In this project, Professor Hannie Kremer at Radboud University Medical Center, Netherlands, develops a genetic therapy for people with a inherited form of progressive hearing loss.
Project start date: October 2022
Project end date: January 2026
About the project
Hearing loss in adults can be caused by environmental factors (such as noise) as well as by genetic factors. However, very few of these genetic factors are known.
Recently, a team of researchers led by Professor Hannie Kremer identified an inherited, progressive hearing loss called DFNA21. It is caused by a gene called RIPOR2: people with DFNA21 have a shorter version of the RIPOR2 gene and therefore produce a shortened RIPOR2 protein. In this project, the researchers aim to develop a genetic therapy to treat this kind of hearing loss.
How it works
Researchers will interfere with the production of the shortened RIPOR2 protein in the inner ear to see if they can prevent or delay the onset of hearing loss or its progression. To achieve this, they will design small synthetic compounds called antisense oligonucleotides (ASOs) that block the shortened RIPOR2 protein from being produced.
They will test these compounds in the lab and identify the ASOs which strongly reduce production of the shortened RIPOR2 protein. These will then be tested both in a mouse model of DFNA21 hearing loss and in stem cells from people with DFNA21, which have been turned into inner ear-like cells in the lab. This will allow the team to evaluate the efficacy and safety of these ASOs compounds.
How will this research benefit people at risk of hearing loss?
The team have estimated that about 30,000 people in Northwest Europe have this specific change in their RIPOR2 gene. These people are at risk of developing hearing loss or may already have hearing loss.

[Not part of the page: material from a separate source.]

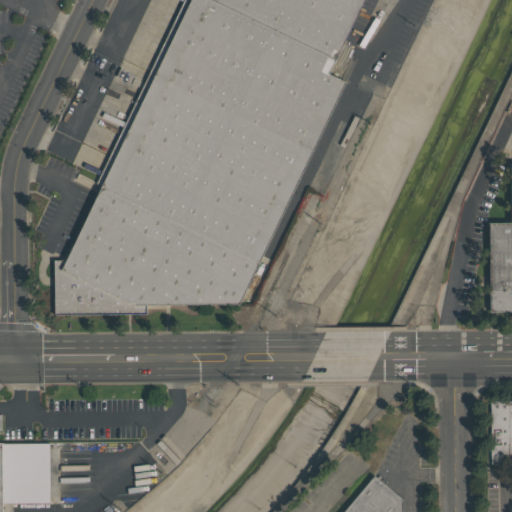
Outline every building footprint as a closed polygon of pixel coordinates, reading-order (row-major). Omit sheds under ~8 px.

If the work in this project is successful, the ASOs compounds will be taken forward for further development towards clinical trials and a treatment that could prevent hearing loss in people with this genetic risk factor. It will also provide a ‘proof of concept’ that this approach could be used to treat other forms of genetic hearing loss with adult onset.
What we’ve learned so far
The researchers identified a set of antisense oligonucleotides (ASOs) capable of effectively preventing the production of the harmful RIPOR2 protein. In parallel, the team generated a patient‑derived stem cell line and used these cells to grow an early type of human inner ear precursor cells.

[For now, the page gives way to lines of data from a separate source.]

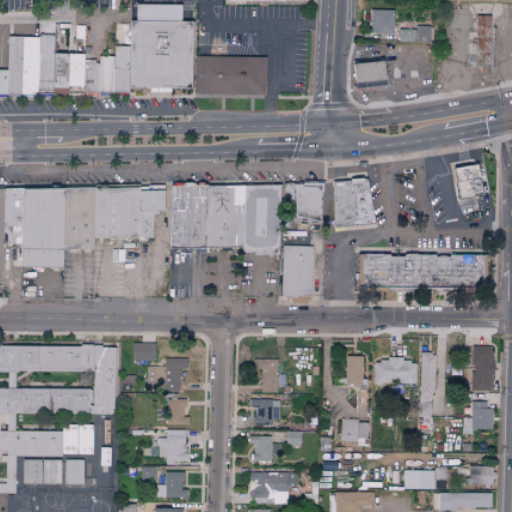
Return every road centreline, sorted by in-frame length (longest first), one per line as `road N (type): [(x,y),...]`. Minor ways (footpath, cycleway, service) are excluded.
road 1 (residential): [(0,321),(511,321)]
road 2 (primary): [(326,123),(63,130)]
road 3 (primary): [(19,157),(256,155)]
road 4 (residential): [(215,511),(220,324)]
road 5 (tertiary): [(324,153),(331,0)]
road 6 (primary): [(511,95),(390,116)]
road 7 (primary): [(324,153),(444,139)]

These cells were used to assess the effect of the ASOs in the most relevant cell model for the human inner ear that we can grow in our lab. When testing the ASOs in mice, the researchers found that doses that are effective and that are used in other genetic therapies were toxic.

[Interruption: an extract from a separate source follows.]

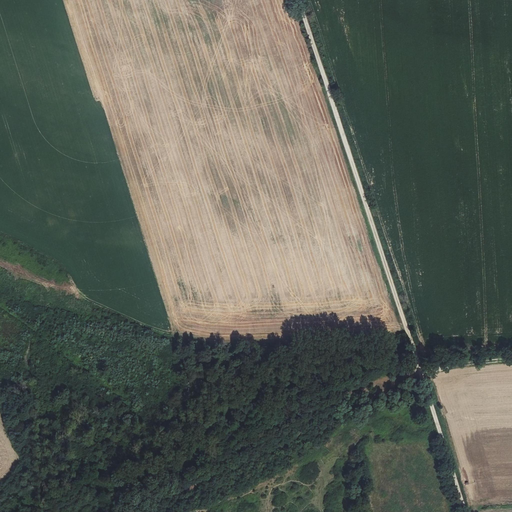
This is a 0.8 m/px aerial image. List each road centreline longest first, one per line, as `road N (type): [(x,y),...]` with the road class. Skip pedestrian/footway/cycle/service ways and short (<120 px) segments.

These findings highlight both the promise and the challenges of developing ASO‑based treatments for RIPOR2‑related hearing loss.
About the researcher
Professor Hannie Kremer is Professor of Molecular Otogenetics at Radboud University Medical Center, Netherlands. She was awarded an RNID Discovery Research Grant for this project in 2022.
Hearing is very important to stay connected with family, friends and colleagues, to enjoy music and to hear sounds of the environment for example while walking in the woods. My motivation is that my research can contribute to prevent or cure hearing loss in the future and for today, that my research provides answers to questions of people with regard to the cause of their hearing loss or of the hearing loss of their child.”